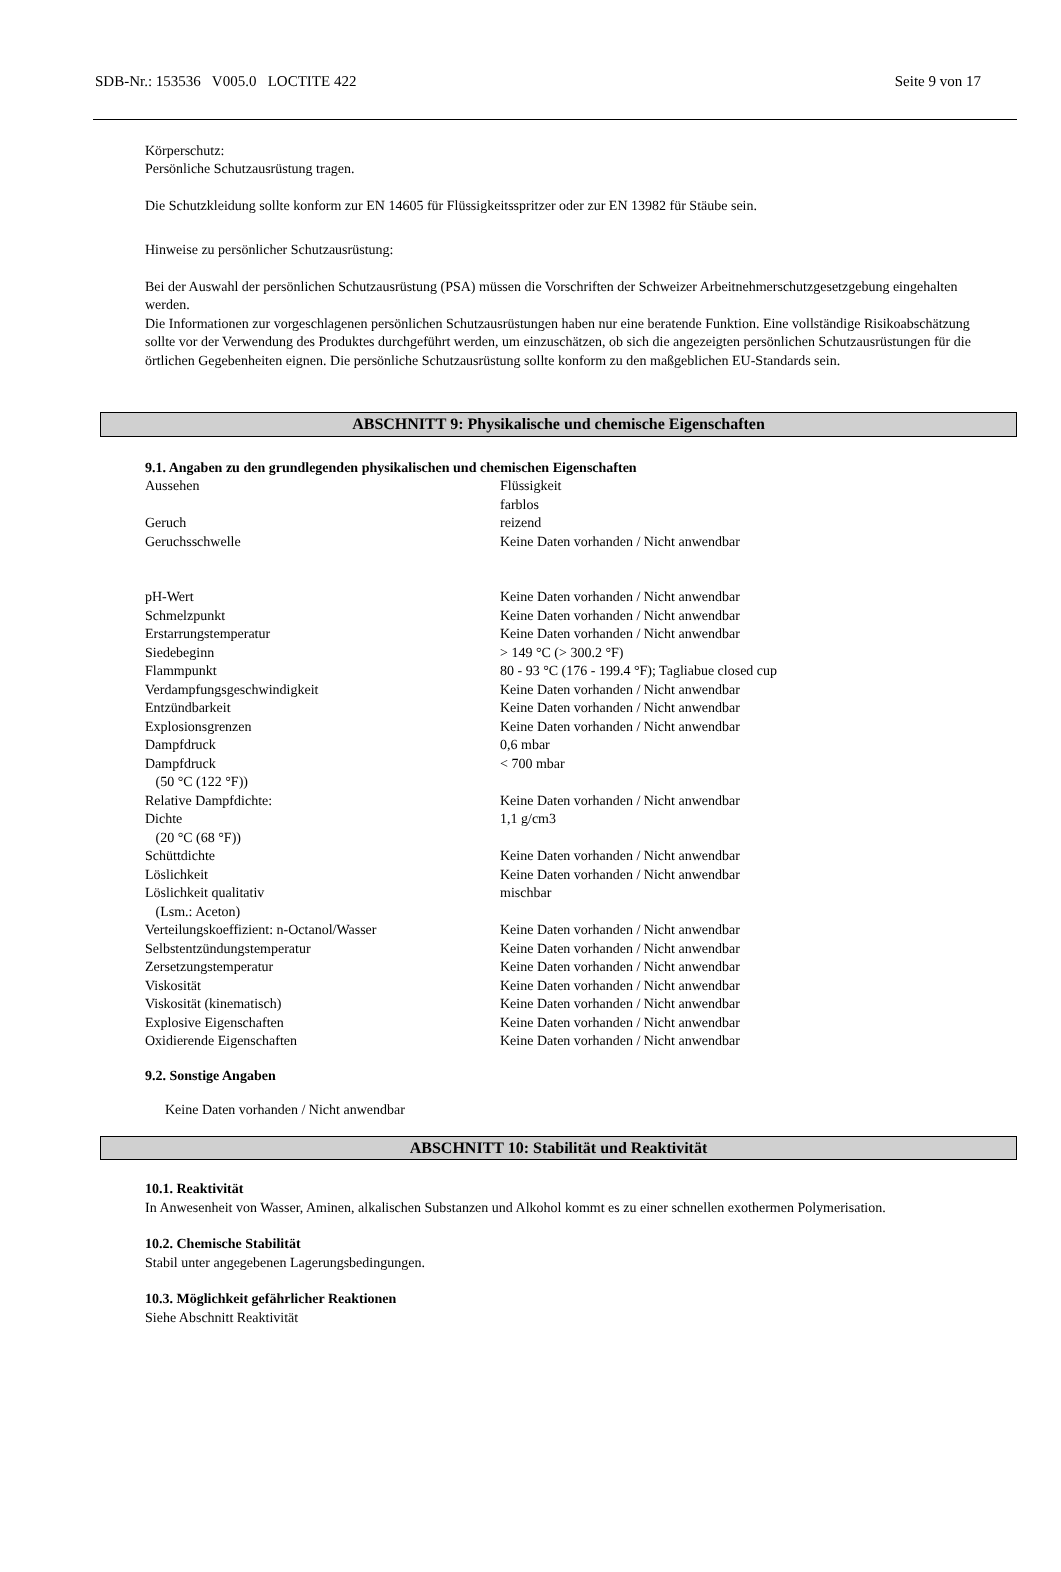SDB-Nr.: 153536 V005.0 LOCTITE 422 Seite 9 von 17
Körperschutz:
Persönliche Schutzausrüstung tragen.
Die Schutzkleidung sollte konform zur EN 14605 für Flüssigkeitsspritzer oder zur EN 13982 für Stäube sein.
Hinweise zu persönlicher Schutzausrüstung:
Bei der Auswahl der persönlichen Schutzausrüstung (PSA) müssen die Vorschriften der Schweizer Arbeitnehmerschutzgesetzgebung eingehalten werden.
Die Informationen zur vorgeschlagenen persönlichen Schutzausrüstungen haben nur eine beratende Funktion. Eine vollständige Risikoabschätzung sollte vor der Verwendung des Produktes durchgeführt werden, um einzuschätzen, ob sich die angezeigten persönlichen Schutzausrüstungen für die örtlichen Gegebenheiten eignen. Die persönliche Schutzausrüstung sollte konform zu den maßgeblichen EU-Standards sein.
ABSCHNITT 9: Physikalische und chemische Eigenschaften
9.1. Angaben zu den grundlegenden physikalischen und chemischen Eigenschaften
| Aussehen | Flüssigkeit farblos |
| Geruch | reizend |
| Geruchsschwelle | Keine Daten vorhanden / Nicht anwendbar |
| pH-Wert | Keine Daten vorhanden / Nicht anwendbar |
| Schmelzpunkt | Keine Daten vorhanden / Nicht anwendbar |
| Erstarrungstemperatur | Keine Daten vorhanden / Nicht anwendbar |
| Siedebeginn | > 149 °C (> 300.2 °F) |
| Flammpunkt | 80 - 93 °C (176 - 199.4 °F); Tagliabue closed cup |
| Verdampfungsgeschwindigkeit | Keine Daten vorhanden / Nicht anwendbar |
| Entzündbarkeit | Keine Daten vorhanden / Nicht anwendbar |
| Explosionsgrenzen | Keine Daten vorhanden / Nicht anwendbar |
| Dampfdruck | 0,6 mbar |
| Dampfdruck (50 °C (122 °F)) | < 700 mbar |
| Relative Dampfdichte: | Keine Daten vorhanden / Nicht anwendbar |
| Dichte (20 °C (68 °F)) | 1,1 g/cm3 |
| Schüttdichte | Keine Daten vorhanden / Nicht anwendbar |
| Löslichkeit | Keine Daten vorhanden / Nicht anwendbar |
| Löslichkeit qualitativ (Lsm.: Aceton) | mischbar |
| Verteilungskoeffizient: n-Octanol/Wasser | Keine Daten vorhanden / Nicht anwendbar |
| Selbstentzündungstemperatur | Keine Daten vorhanden / Nicht anwendbar |
| Zersetzungstemperatur | Keine Daten vorhanden / Nicht anwendbar |
| Viskosität | Keine Daten vorhanden / Nicht anwendbar |
| Viskosität (kinematisch) | Keine Daten vorhanden / Nicht anwendbar |
| Explosive Eigenschaften | Keine Daten vorhanden / Nicht anwendbar |
| Oxidierende Eigenschaften | Keine Daten vorhanden / Nicht anwendbar |
9.2. Sonstige Angaben
Keine Daten vorhanden / Nicht anwendbar
ABSCHNITT 10: Stabilität und Reaktivität
10.1. Reaktivität
In Anwesenheit von Wasser, Aminen, alkalischen Substanzen und Alkohol kommt es zu einer schnellen exothermen Polymerisation.
10.2. Chemische Stabilität
Stabil unter angegebenen Lagerungsbedingungen.
10.3. Möglichkeit gefährlicher Reaktionen
Siehe Abschnitt Reaktivität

........

## YOUR ASSIGNMENT
Send back an exact copy of only the lines from the line with "Selbstentzündungstemperatur | Keine" up to and including the line with "9.2. Sonstige Angaben" in the data above.

## FINISHED TASK
| Selbstentzündungstemperatur | Keine Daten vorhanden / Nicht anwendbar |
| Zersetzungstemperatur | Keine Daten vorhanden / Nicht anwendbar |
| Viskosität | Keine Daten vorhanden / Nicht anwendbar |
| Viskosität (kinematisch) | Keine Daten vorhanden / Nicht anwendbar |
| Explosive Eigenschaften | Keine Daten vorhanden / Nicht anwendbar |
| Oxidierende Eigenschaften | Keine Daten vorhanden / Nicht anwendbar |
9.2. Sonstige Angaben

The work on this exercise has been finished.